----- Exercise data -----

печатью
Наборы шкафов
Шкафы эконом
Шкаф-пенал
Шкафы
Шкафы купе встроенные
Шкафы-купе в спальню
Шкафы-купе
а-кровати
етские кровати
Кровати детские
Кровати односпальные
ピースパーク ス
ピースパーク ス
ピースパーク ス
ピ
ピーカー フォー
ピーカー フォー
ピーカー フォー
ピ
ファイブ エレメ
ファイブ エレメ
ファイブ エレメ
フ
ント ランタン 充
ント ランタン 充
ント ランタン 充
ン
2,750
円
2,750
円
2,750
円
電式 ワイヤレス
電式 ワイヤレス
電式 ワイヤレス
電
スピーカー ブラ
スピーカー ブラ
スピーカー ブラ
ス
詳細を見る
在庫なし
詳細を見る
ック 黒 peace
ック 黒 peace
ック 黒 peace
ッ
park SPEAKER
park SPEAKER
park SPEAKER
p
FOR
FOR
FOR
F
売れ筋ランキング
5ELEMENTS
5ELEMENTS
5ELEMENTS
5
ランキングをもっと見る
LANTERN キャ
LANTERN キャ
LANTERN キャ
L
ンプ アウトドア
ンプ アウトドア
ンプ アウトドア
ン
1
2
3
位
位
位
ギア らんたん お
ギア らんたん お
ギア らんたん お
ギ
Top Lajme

-----
----- Exercise data -----

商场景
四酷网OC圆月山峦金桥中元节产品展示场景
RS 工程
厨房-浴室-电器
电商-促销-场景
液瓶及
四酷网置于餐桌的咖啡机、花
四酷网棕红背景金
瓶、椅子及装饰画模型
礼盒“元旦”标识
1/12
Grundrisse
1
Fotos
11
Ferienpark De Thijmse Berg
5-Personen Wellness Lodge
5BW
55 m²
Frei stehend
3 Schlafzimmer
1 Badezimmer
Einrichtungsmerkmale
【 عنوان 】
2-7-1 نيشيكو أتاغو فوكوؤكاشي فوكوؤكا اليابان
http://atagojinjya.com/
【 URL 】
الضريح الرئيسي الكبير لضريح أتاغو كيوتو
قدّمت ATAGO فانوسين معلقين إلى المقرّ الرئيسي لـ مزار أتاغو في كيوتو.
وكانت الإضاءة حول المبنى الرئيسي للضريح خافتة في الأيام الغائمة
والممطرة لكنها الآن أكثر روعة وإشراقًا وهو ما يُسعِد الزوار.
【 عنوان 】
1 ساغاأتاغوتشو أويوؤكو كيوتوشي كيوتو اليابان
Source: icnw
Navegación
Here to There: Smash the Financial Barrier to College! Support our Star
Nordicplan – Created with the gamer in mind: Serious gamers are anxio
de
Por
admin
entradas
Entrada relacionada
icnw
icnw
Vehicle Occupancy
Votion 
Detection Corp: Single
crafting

-----
----- Exercise data -----

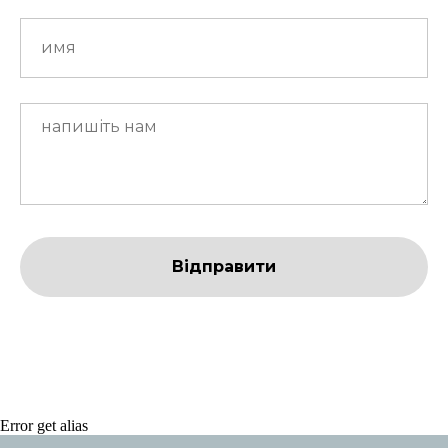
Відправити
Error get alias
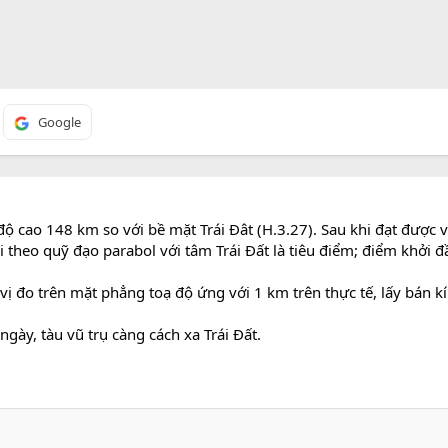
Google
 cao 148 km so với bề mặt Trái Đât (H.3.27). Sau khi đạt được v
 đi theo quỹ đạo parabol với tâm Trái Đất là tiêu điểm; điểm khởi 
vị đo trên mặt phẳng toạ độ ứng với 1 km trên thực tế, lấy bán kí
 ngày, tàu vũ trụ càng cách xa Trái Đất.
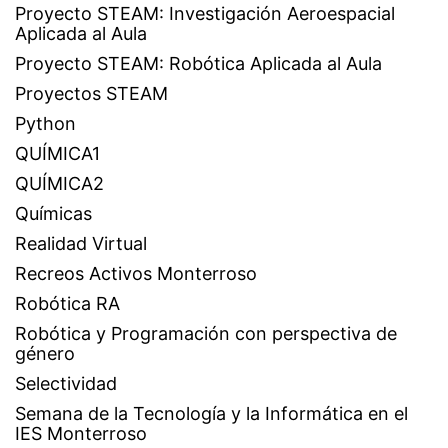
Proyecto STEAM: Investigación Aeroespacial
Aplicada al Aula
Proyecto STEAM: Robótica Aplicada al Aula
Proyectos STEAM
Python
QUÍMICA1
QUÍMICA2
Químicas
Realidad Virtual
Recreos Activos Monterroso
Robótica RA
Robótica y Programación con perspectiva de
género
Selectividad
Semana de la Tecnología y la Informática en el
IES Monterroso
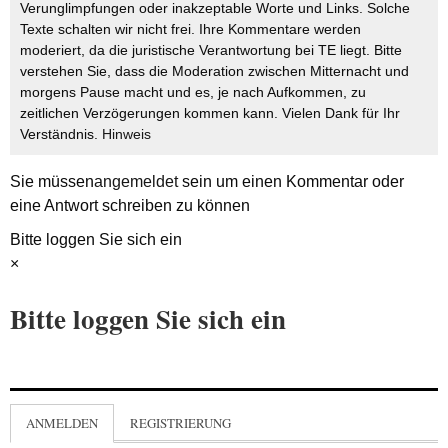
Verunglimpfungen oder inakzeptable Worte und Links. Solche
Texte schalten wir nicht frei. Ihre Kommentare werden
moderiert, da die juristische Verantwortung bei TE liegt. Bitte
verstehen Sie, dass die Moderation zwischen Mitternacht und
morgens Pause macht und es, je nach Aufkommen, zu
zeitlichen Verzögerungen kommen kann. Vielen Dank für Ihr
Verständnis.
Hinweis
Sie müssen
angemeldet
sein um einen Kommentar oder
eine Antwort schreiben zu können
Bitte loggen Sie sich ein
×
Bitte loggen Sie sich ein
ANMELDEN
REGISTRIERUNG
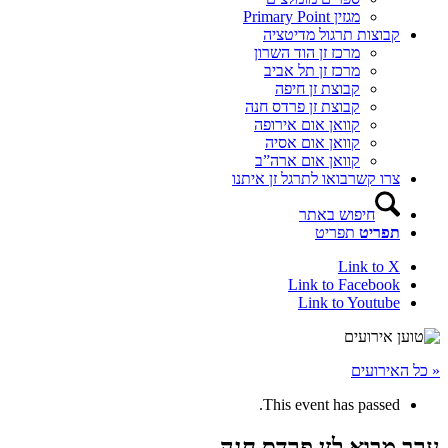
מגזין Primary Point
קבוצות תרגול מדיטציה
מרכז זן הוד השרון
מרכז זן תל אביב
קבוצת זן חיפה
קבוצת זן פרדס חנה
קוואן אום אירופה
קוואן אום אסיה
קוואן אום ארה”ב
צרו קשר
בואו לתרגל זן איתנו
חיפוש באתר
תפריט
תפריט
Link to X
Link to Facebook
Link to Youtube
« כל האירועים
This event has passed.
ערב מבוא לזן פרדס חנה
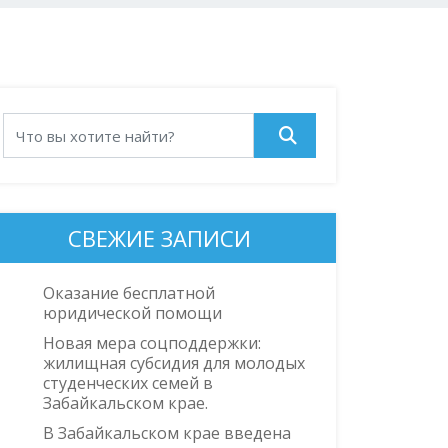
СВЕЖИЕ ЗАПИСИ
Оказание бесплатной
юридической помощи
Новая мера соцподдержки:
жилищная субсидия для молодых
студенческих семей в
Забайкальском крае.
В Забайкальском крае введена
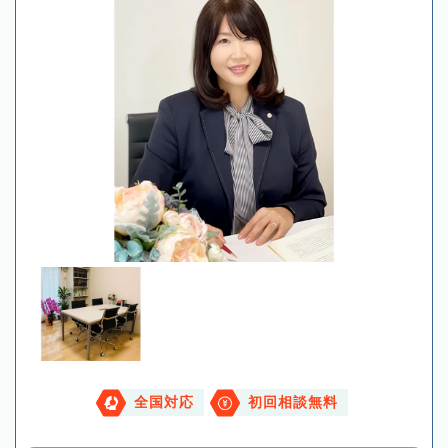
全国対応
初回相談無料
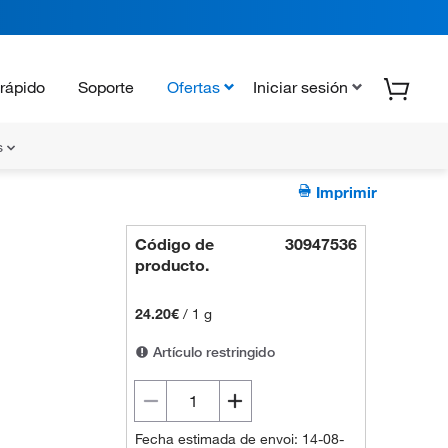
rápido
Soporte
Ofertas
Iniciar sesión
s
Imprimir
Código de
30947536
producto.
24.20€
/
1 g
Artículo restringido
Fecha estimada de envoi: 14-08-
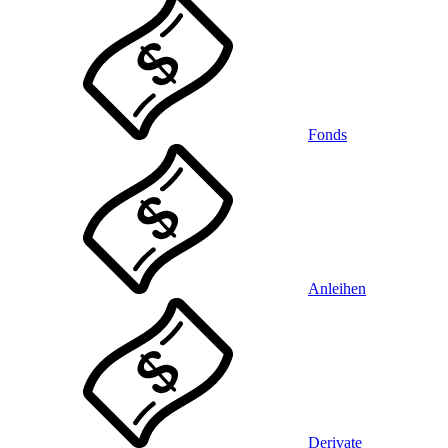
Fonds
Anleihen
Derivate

-----

• _Your objective_
Put the lines from the one containing "Verunglimpfungen oder inakzeptable" through the one containing "verstehen Sie, dass" into a Markdown table with the columns No. and Line. Number each row and leave out any blank lines.

• _Reply_
| No. | Line |
|---|---|
| 1 | Verunglimpfungen oder inakzeptable Worte und Links. Solche |
| 2 | Texte schalten wir nicht frei. Ihre Kommentare werden |
| 3 | moderiert, da die juristische Verantwortung bei TE liegt. Bitte |
| 4 | verstehen Sie, dass die Moderation zwischen Mitternacht und |